### [How to complete this task]
Locate every line in the listing below that contains the word "shown", and copy each of those lines in full.

### [Input records]

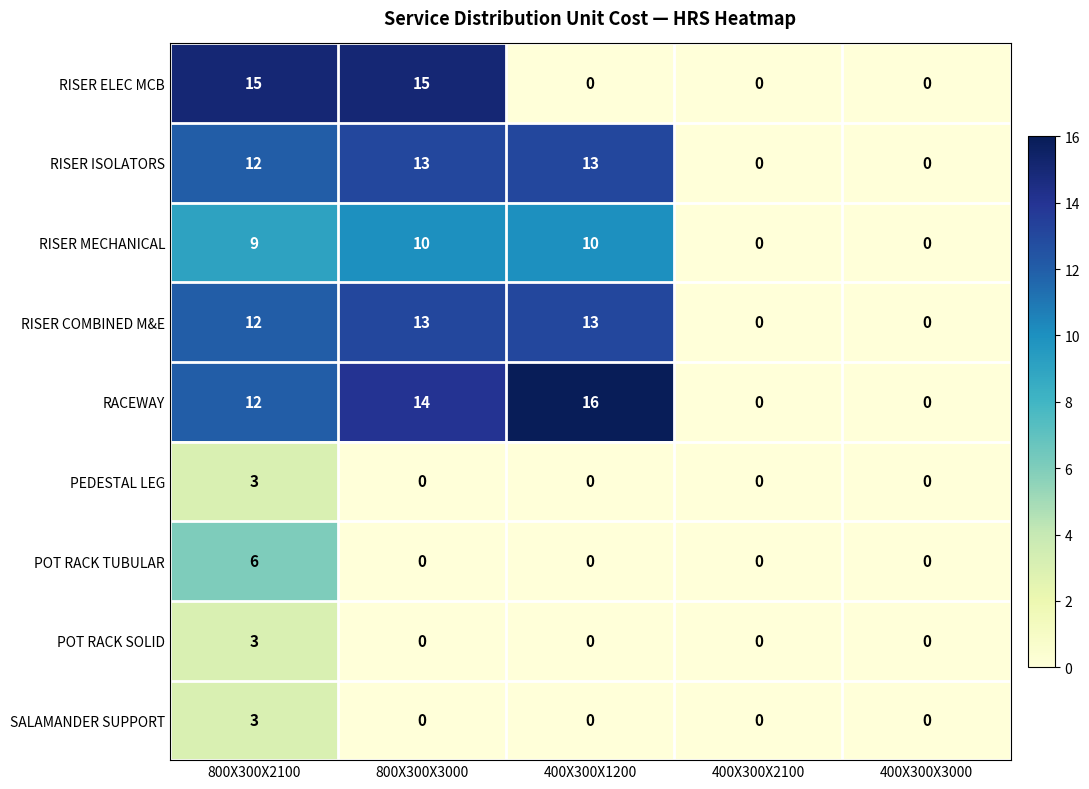

What is the approximate value of POT RACK TUBULAR at 800X300X2100?

6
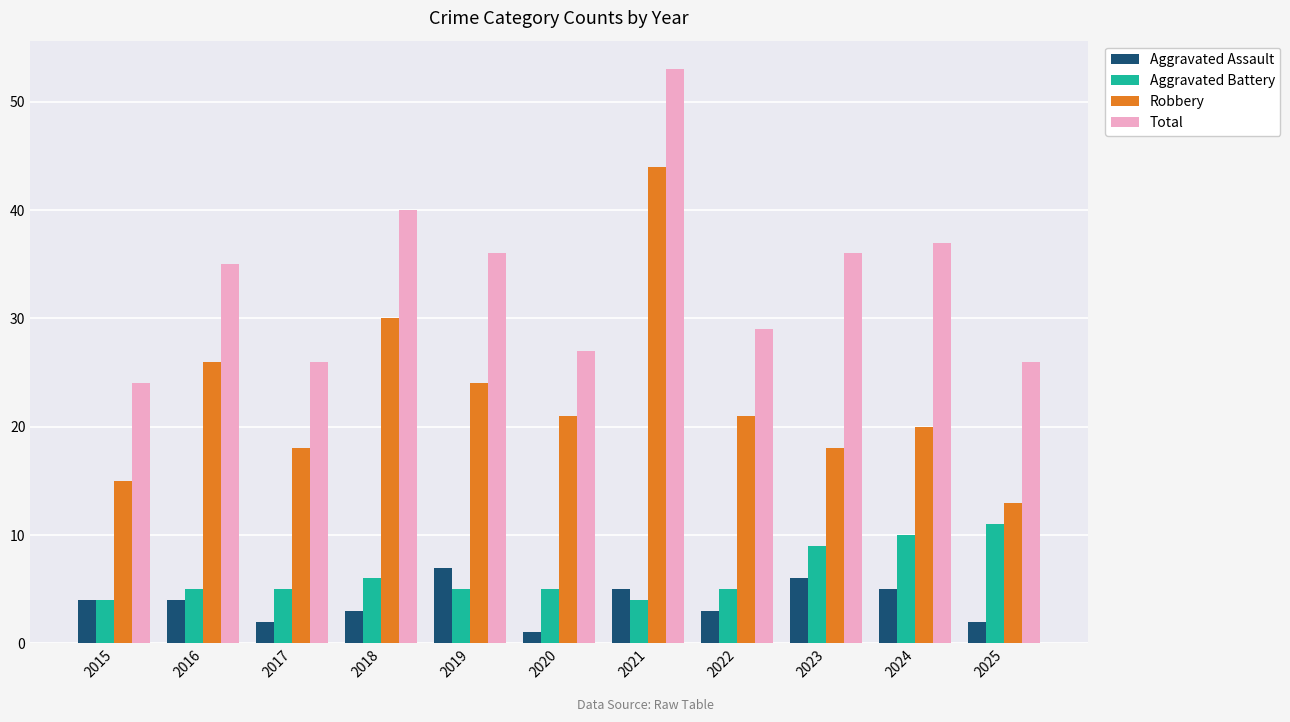

Reading left to right, transcribe all the data shown in this chart.

Aggravated Assault: 2015=4	2016=4	2017=2	2018=3	2019=7	2020=1	2021=5	2022=3	2023=6	2024=5	2025=2
Aggravated Battery: 2015=4	2016=5	2017=5	2018=6	2019=5	2020=5	2021=4	2022=5	2023=9	2024=10	2025=11
Robbery: 2015=15	2016=26	2017=18	2018=30	2019=24	2020=21	2021=44	2022=21	2023=18	2024=20	2025=13
Total: 2015=24	2016=35	2017=26	2018=40	2019=36	2020=27	2021=53	2022=29	2023=36	2024=37	2025=26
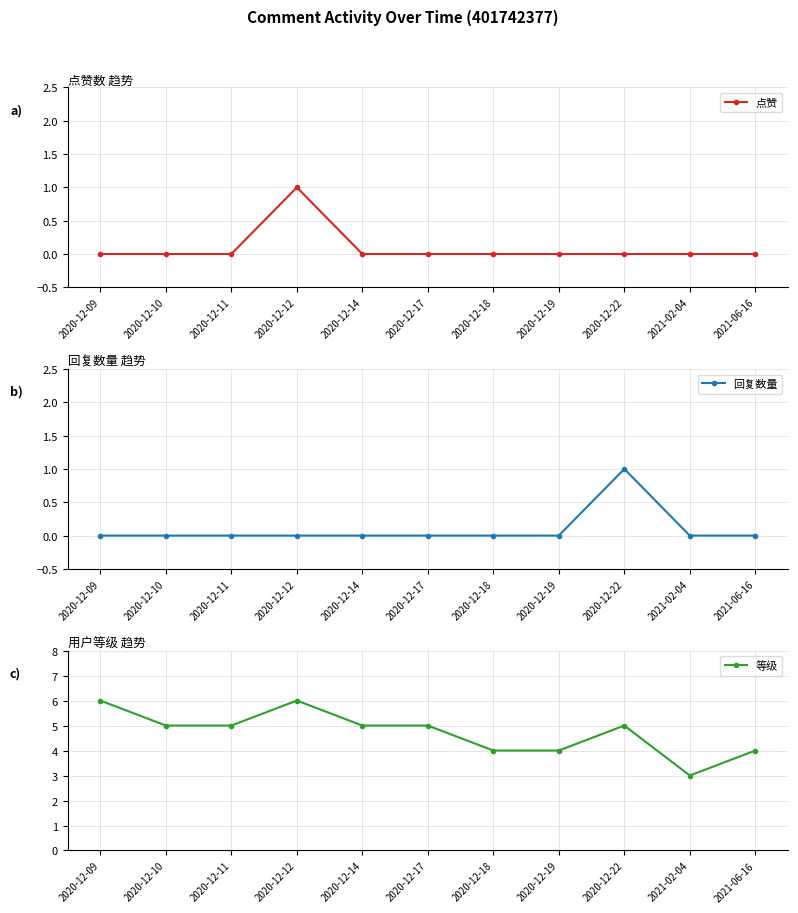

How many lines are shown in the chart?

3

### [Task result]
Reading left to right, transcribe all the data shown in this chart.
How many lines are shown in the chart?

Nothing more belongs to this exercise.